The greatest asset that Safarciom has is differentiating itself from competitors by leveraging network power and strong channels. Network power is very powerful in technology adoption. Let us look at Mpesa adoption for an example. With urbanization growing, many people had moved to towns and they had dependants that they sent money to in rural areas. The existing means of sending money before 2007 were money orders, bus company courier services, friends and relatives etc , which were inferior to Mpesa. So the urban people found a better way of sending money and influenced their dependants in rural places to register for Mpesa services and Mpesa got its popularity from this network of people. Mpesa created trust by sending a message for confirming that the money was successful sent unlike the by then existing means creating an unmatched trust and user experience. It became literally socially unacceptable not to have M-Pesa. An unassailable network and ecosystem was created. It is the “Uko na mpesa?”,(Do you have Mpesa?) “Kwani hauna number ya mpesa” (Do you have Mpesa?) that created this network power where consumers influence other to join and the rest is history. This is the magic of technology adoption. Market forces at work. Never has it been about seeking regulatory intervention, something that Airtel has been accustomed to despite its clearly inferior investments in network infrastructure and distribution channels.
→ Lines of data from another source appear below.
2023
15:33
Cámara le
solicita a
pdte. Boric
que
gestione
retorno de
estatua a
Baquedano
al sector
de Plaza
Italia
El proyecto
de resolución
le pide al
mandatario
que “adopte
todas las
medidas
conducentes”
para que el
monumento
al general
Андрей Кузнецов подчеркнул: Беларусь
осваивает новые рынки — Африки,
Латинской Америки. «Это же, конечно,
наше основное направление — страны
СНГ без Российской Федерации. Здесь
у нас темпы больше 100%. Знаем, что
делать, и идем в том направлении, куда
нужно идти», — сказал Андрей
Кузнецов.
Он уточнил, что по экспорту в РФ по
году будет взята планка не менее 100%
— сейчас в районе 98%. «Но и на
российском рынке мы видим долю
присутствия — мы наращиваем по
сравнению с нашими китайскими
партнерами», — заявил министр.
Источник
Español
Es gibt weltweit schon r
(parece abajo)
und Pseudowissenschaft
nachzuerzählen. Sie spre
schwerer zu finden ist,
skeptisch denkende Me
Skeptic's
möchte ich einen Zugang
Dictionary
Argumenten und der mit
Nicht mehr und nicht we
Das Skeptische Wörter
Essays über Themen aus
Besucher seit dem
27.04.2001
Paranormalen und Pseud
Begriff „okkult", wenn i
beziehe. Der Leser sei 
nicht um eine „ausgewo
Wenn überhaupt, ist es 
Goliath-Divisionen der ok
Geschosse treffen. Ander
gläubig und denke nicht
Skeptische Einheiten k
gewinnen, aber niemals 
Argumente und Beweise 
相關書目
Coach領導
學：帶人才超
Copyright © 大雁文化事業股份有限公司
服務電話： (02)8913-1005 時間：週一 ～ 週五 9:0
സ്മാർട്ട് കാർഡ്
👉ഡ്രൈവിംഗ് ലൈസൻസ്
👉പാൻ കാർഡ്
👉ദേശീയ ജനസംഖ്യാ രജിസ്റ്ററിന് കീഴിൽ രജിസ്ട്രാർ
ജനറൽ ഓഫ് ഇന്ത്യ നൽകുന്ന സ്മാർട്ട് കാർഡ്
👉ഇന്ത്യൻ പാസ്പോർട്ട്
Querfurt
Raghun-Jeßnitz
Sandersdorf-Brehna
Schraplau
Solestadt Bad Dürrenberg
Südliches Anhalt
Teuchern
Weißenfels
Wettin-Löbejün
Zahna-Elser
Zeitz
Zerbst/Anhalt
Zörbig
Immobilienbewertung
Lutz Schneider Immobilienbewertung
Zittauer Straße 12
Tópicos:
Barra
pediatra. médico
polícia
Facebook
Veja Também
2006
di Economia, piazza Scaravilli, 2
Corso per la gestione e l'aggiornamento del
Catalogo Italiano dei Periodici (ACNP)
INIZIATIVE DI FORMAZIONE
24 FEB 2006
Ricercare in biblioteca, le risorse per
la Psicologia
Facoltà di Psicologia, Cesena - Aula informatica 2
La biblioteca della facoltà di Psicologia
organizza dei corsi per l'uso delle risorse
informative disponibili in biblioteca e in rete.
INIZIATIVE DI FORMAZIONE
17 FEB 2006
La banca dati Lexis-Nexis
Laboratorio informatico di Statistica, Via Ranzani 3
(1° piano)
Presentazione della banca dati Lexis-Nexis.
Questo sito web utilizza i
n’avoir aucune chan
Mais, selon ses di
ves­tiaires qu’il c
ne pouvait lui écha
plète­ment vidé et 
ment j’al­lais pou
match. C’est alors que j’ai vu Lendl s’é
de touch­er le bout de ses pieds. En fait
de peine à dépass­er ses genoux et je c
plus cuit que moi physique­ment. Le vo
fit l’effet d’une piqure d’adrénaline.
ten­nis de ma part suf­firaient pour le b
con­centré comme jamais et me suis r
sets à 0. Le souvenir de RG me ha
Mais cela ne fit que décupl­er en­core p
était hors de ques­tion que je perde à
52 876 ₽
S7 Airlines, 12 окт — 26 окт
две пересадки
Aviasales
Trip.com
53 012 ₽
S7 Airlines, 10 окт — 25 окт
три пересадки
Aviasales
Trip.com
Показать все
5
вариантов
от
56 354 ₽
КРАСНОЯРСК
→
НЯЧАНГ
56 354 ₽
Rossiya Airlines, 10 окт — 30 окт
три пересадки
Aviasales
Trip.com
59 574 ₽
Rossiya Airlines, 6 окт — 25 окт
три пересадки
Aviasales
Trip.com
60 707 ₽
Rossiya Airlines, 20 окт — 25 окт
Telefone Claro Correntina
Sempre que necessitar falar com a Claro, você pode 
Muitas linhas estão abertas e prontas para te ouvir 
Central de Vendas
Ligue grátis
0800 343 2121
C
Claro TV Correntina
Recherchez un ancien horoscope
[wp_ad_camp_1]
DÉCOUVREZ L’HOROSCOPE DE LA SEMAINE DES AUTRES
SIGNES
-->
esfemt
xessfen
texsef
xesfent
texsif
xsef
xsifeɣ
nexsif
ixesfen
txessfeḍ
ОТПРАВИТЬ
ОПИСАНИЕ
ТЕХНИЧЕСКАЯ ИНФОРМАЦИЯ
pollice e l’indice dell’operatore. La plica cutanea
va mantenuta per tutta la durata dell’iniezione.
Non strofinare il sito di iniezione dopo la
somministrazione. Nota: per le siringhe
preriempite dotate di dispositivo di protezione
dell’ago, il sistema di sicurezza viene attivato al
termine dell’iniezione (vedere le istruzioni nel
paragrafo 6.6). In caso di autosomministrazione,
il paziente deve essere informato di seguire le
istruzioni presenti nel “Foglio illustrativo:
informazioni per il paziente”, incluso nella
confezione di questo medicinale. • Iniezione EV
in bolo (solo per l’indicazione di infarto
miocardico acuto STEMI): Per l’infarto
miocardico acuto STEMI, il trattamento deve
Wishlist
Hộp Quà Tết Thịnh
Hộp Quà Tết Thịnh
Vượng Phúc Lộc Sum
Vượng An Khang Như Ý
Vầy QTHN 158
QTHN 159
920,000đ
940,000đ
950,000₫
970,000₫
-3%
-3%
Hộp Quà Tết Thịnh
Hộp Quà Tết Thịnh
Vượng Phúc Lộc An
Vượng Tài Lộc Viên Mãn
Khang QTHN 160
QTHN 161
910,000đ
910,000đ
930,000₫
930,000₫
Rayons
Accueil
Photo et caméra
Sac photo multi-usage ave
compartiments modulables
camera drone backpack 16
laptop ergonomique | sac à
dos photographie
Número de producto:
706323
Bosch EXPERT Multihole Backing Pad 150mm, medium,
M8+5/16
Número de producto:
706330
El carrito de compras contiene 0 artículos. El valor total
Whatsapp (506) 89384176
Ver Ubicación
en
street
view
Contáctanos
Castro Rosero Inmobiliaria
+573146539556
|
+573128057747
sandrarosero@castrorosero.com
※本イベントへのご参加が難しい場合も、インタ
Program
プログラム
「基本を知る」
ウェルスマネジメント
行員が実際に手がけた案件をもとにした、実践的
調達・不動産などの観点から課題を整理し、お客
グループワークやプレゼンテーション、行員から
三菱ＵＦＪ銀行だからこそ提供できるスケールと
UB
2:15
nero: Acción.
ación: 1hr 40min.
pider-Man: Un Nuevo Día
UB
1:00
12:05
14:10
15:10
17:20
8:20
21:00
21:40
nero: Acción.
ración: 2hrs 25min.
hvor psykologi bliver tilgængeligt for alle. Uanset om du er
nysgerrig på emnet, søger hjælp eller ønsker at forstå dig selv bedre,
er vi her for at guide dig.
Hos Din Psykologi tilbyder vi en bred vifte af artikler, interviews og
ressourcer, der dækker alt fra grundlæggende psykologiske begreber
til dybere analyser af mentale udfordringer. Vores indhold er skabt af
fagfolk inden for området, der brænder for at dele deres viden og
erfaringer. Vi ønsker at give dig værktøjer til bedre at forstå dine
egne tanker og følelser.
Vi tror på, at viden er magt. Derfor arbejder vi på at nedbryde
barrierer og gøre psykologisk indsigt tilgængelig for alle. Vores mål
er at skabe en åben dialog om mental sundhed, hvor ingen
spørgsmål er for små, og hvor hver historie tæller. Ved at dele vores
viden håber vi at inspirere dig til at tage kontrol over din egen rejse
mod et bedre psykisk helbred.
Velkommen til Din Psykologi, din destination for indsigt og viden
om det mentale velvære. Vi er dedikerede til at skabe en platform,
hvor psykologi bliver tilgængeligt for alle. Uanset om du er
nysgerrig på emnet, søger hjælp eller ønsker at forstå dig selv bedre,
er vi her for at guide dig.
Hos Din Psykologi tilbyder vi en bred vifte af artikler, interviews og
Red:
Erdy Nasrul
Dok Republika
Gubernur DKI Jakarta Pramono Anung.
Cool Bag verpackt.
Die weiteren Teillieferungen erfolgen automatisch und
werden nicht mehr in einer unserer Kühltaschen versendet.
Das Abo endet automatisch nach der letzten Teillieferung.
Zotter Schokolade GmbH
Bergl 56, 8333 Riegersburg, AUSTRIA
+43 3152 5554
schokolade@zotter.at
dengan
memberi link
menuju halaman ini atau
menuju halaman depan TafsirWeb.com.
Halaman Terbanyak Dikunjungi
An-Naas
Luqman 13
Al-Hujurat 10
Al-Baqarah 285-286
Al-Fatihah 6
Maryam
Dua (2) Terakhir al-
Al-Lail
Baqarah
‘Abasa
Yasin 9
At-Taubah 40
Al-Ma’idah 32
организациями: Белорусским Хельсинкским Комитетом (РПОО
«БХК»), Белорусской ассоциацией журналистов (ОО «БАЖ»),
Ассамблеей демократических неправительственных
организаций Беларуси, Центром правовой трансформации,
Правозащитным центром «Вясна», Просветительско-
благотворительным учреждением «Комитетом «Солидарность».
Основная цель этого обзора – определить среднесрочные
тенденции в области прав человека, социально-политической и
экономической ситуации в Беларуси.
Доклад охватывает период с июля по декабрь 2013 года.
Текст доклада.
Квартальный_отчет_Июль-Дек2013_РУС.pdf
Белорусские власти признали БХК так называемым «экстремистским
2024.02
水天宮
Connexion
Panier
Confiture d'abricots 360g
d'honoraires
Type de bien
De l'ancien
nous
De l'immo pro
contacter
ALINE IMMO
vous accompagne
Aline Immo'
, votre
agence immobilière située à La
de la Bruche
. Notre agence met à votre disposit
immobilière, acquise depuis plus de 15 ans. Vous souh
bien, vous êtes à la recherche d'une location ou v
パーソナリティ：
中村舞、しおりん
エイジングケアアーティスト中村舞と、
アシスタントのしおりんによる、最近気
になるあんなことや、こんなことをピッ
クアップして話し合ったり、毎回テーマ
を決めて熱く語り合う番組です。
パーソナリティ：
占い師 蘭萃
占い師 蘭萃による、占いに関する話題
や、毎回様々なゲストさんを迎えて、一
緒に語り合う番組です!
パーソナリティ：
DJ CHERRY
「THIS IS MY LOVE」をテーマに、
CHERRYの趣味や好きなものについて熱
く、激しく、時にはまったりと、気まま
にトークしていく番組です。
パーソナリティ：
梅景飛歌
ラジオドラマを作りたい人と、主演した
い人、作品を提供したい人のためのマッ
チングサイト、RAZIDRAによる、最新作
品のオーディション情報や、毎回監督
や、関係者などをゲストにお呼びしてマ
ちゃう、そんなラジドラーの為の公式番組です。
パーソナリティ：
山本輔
Telco, like fast moving consumer goods industry thrives on distribution channels. There is always a Coca cola deport a few kilometers away. The same model is used by East African Breweries in ensuring that their products reach even the remotest parts of the country. It rides on segmenting the country of operation into regions then regions into territories. Distributors are then allocated into each territory and they work with territorial sales managers to ensure that products are delivered to retailers who sell to customers. If there is a need, territorial sales managers are allocated trade developers to help the distributors with pushing the products to retailers and customers as well as initiating localised campaigns and product awareness. With this model, distributors’ economics must be looked at and they must be given incentives to push the product to retailers and customers. With the right incentives, this network is able to grow exponentially and become robust as have in the cases for Safaricom, Coca Cola, Univeler and EABL in Kenya.
Over time, the Mpesa, voice, sms, data and other services offered by Safaricom have created a distinctive advantage for the company arising from years of well calculated moves. Mpesa for example has grown from being just a P2P money service into a key payment medium at national and international level. Banks are using the Mpesa API for bank to mobile transactions as well as a channel for mobilizing cheap deposits. Government and private companies are using for collections. Mobile loan lenders like Branch and Tala, are using the service as the only channel to credit loan to customer accounts as well as receive loan repayments. Interestingly, Safaricom annual revenues have been 3 % of GDP since 2016.